В лесу зверя хватало. Люди, что селились возле чащобы, лучше всего добывали запасы. Без человека природа повсюду утвердила владения и порой властвовала даже там, где жизни вообще быть не может – в холодах и непролазных сугробах. Летом же такие Великие Звери как Единец охраняли свою землю от незваных гостей. Кабана ещё никто не выгнал из леса. Ведь бывало и так, что один Лесной Дух старался уничтожить другого. Но если они уживались пусть в шатком, но всё-таки мире – округа цвела: травы тянулись в высь, появлялись деревья с листвой, а животные множились.

Но Олегу в лесу не везло: за время пути он не смог подстрелить ни белку, ни зайца, и пустые животы беглецов урчали с каждым часом всё громче. Обжав бока просторной рубашки, Лиска с досадой ворчала:

– Вот ведь ты, дедушка, какой косорукий! С таким охотничком и верно можно до смерти замориться! Мясо бросил, а в лесу не добытчик! Знаешь много, а толку с тебя…

– Это правда, не везёт мне на зверя, – невинно улыбнулся Олег. – Не каждому дано быть охотником, чтобы добыча с первого выстрела замертво падала. А ведь я знаю, как идут по следу лучшие из охотников, упиваются страхом добычи, наслаждаются жертвой, загнанной в угол. Да и сама добыча для них ­– только повод испытать свою силу: дух внутри всегда голоден и не уйдет просто так, не отведав положенной крови.

– О ком это ты, дедушка, говоришь? – насторожилась Лиска.

– Видел таких, – только и ответил скиталец.
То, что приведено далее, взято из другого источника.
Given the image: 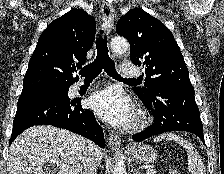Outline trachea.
<instances>
[{
    "label": "trachea",
    "mask_w": 224,
    "mask_h": 174,
    "mask_svg": "<svg viewBox=\"0 0 224 174\" xmlns=\"http://www.w3.org/2000/svg\"><path fill=\"white\" fill-rule=\"evenodd\" d=\"M104 30H100V34L98 39L96 40V49H97V55L95 60L90 63L87 66H84L80 71L79 75L81 77H85V80H93L96 78L104 69V71L107 73V75L113 77L117 80H123V81H138L136 78H122L115 69L114 62L110 59L108 55V47L107 43L105 41V37L103 38Z\"/></svg>",
    "instance_id": "3493384b"
}]
</instances>
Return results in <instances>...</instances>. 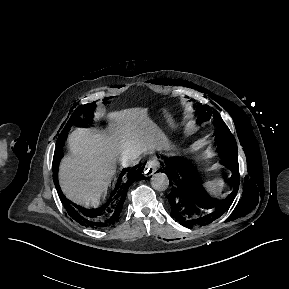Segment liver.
<instances>
[{
    "instance_id": "1",
    "label": "liver",
    "mask_w": 289,
    "mask_h": 289,
    "mask_svg": "<svg viewBox=\"0 0 289 289\" xmlns=\"http://www.w3.org/2000/svg\"><path fill=\"white\" fill-rule=\"evenodd\" d=\"M109 118L108 133L77 129L68 138L71 155L60 163L59 183L65 196L76 204L89 207L99 202L124 152L140 154L168 144L145 108L112 112Z\"/></svg>"
}]
</instances>
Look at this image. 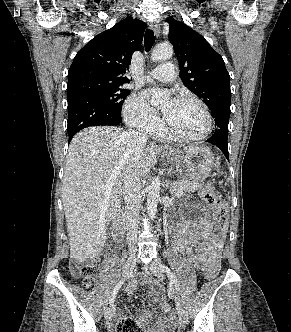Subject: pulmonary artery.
<instances>
[{
  "label": "pulmonary artery",
  "instance_id": "1",
  "mask_svg": "<svg viewBox=\"0 0 291 332\" xmlns=\"http://www.w3.org/2000/svg\"><path fill=\"white\" fill-rule=\"evenodd\" d=\"M149 76L153 79L162 81V82H170L176 78L175 68L173 63L166 62L158 67L154 68Z\"/></svg>",
  "mask_w": 291,
  "mask_h": 332
}]
</instances>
Внезапно средь леса раздался прерывистый звук. Похожий на стук топора, он ритмично разносился между деревьев, хотя место это было глухое и дикое. Никто не ходил в Тавриту через лесную чащобу, предпочитая держаться старых, ещё не заросших дорог.

Лиска навострила уши:

– Это человек! Может мы выйдем к нему, вдруг у него что покушать найдётся? Заодно погляжу, как ты мен с другими ведёшь, да можно ли теперь за слова что-нибудь полезное вытрясти! Обещал ведь меня научить!

– Значит, теперь «обещал»? – ухмыльнулся скиталец, но тут же посуровел. – Нет, не пойдём. В глухой чаще встречаться с кем попало – опасно. Слышала ты когда-нибудь о Стукаче?

По недоверчивому лицу Лиски он понял, что ни о ком-таком она слыхом не слыхивала.

– А ведь это помощник Святибора. Стукач заплутавших людей в лесу стуком приманивает. Может в топь завести, а оттуда не вырвешься.

От таких объяснений, Лиска только больше напыжилась:

– Вот ведь, нагнал опять мороков! Ты не на мне, а на других свои сказки пробуй, понятно?!

– А ты, значит, в лесных духов не веришь? В тех, кто деревья и зверей от человека оберегает? Ведь многие сейчас к Светлой Вере пришли, а ты так вообще целую связку медальонов таскаешь.

– Это для дела, – наставительно ответила Лиска. – Зачем мне верить во всякую чепуху? Я только в сытый животик свой верю и тёплую лавку в избе. А чем сейчас маются богомольные – меня не касается. Пусть хоть камням башку расшибут, колесу или на крест – мир проще, чем кажется!

– Так и думаешь? – взгляд скитальца стал мрачным, будто Лиска ничего в жизни не понимала. – Значит, в колдовство, дурные приметы и предсказания будущего ты тоже не веришь?

– Не-а, – помотала рыжей головкой девушка.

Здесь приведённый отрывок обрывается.